In frames: Memorable moments of Indo-US bonhomie

pasricha Photo exhibition 'Celebrating 70 Years of US-India Relations' | courtesy: US Embassy, New Delhi

Avinash Pasricha is an eminent chronicler of the performing arts in India. That is perhaps well known. As a veteran photographer, he presides over an enviable oeuvre of over three lakh images of celebrated musicians, dancers, scholars and critics, including a famous black and white profile picture of M.S. Subbulakshmi in a trance, completely immersed in her music. But for Pasricha, capturing celebrities from close quarters wasn't just confined to practitioners of the arts. It included VIPs of the highest diplomatic vintage.

So at the launch of American Centre's newest photo exhibition Celebrating 70 Years of US-India Relations in New Delhi, Pasricha could only remember his immensely rewarding days as photo editor of Span magazine, now a bi-monthly ezine on India-US relations, published by the US embassy. When former American First Lady Jacqueline Kennedy came to visit India in March 1962, Pasricha recalls how he shot the cover image of the magazine—that of Kennedy and Jawaharlal Nehru on the steps of the Rashtrapati Bhavan. "I made them stop to pose for the picture," Pasricha goes back to that sepia-tinted image in his mind's eye, hinting how camera persons today do not enjoy such proximity to shoot images of important dignitaries, with photographers positioned afar with very limited time.

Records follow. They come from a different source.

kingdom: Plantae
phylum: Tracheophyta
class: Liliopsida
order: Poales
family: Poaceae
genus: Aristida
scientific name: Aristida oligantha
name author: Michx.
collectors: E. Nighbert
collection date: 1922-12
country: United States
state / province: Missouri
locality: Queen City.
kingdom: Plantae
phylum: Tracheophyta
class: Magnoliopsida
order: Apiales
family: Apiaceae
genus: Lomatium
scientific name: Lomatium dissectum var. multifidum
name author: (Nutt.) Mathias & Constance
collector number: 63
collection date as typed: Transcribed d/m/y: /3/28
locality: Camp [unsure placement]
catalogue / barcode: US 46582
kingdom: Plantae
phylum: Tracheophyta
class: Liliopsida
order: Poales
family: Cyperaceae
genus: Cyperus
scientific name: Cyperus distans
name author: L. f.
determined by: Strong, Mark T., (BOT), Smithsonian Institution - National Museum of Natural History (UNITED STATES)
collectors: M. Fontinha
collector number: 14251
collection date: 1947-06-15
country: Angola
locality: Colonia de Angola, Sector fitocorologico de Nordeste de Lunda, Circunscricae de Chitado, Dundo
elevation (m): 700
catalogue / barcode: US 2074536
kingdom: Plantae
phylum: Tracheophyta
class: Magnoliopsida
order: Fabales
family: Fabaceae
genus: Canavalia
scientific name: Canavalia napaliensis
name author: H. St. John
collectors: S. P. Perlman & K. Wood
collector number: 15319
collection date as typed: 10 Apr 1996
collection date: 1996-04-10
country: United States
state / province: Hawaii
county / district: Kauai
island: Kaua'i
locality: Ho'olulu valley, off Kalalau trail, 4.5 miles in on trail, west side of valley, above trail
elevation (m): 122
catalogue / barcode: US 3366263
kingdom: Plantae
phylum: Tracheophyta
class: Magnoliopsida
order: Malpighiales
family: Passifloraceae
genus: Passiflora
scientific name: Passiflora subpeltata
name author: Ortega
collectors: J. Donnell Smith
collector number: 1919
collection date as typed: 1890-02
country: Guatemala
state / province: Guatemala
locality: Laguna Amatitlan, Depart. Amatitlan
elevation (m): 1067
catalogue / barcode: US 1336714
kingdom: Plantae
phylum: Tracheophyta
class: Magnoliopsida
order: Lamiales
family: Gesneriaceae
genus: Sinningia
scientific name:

The exhibition which runs till August 14 showcases an impressive array of images and photographs from the archives of the US embassy and international news agencies like AP, documenting US-Indian strategic relations stretching back to the 1950s. Spread over two floors, the exhibitions spans themes across security and economic partnerships, culture, performing arts and science and technology.

avinash-pasricha Photographer Avinash Pasricha

In one image there is former US president Eisenhower and India's prime minister Jawaharlal Nehru, their foreheads marked with vermilion by a village elder near Agra on December 13, 1959, while Martin Luther King Jr, removes his shoes before entering Mahatma Gandhi memorial in 1959 in another. There is even a 1930 image of Rabindranath Tagore chatting with Helen Keller at the New History Society meeting in New York.

The Facebook page of the American Centre also shared a rare black and white image from the exhibition of US Chief Justice Earl Warren laying the cornerstone of the current US embassy building in New Delhi in 1959. "This exhibition is really one of our kick-offs although we have even before this started doing activities to lead up to this anniversary.... Almost everything we've been doing this year kind of has this 70-year marker," says Sarah Ziebell, US Embassy's Regional Public Engagement specialist. Ziebell wondered at the opening ceremony of the exhibition about the number of images that can be attributed to Pasricha, Span magazine's former resident photo editor.

Even Pasricha has lost count of the crucial photos he has clicked, while in the employ of the Embassy, documenting the ebbs and swells of India-US diplomatic history. He joined the American Embassy as photo lab assistant in 1957 and retired in 1997. With no formal training in photography, Pasricha was largely self-taught although he did grow up watching the scrupulous care with which his father executed portraits in his photo studio in Janpath in the 1940s. "My job at the photo lab was to select and source the pictures and get these multiple prints made for the media/press section which handed it out for printing in the newspapers. That was where I was discovered as a good photographer as well as photo editor," says Pasricha who joined Span magazine as photo editor in 1960 at the height of "anti-communist, anti-Soviet atmosphere" and at a time when there were hardly any high-quality pictorial magazines in the country.

Prodded further, he will give you anecdotal accounts of the many American presidents he has covered—Jimmy Carter, Nixon, et al.

On the opening day of the exhibition, Pasricha was among the audience watching a collaborative dance recital between American dancer and academic Nyama McCarthy-Brown and Bharatanatyam exponent Tanya Saxena. Asked about his views on how the India-US relations have evolved, Pasricha chose to point out what really matters: "They are both important democracies. They are both important to each other. That relationship cannot go haywire at all. It has to remain and carry on", he said, perhaps echoing how cultural and artistic exchanges blur boundaries and notions of who leads whom.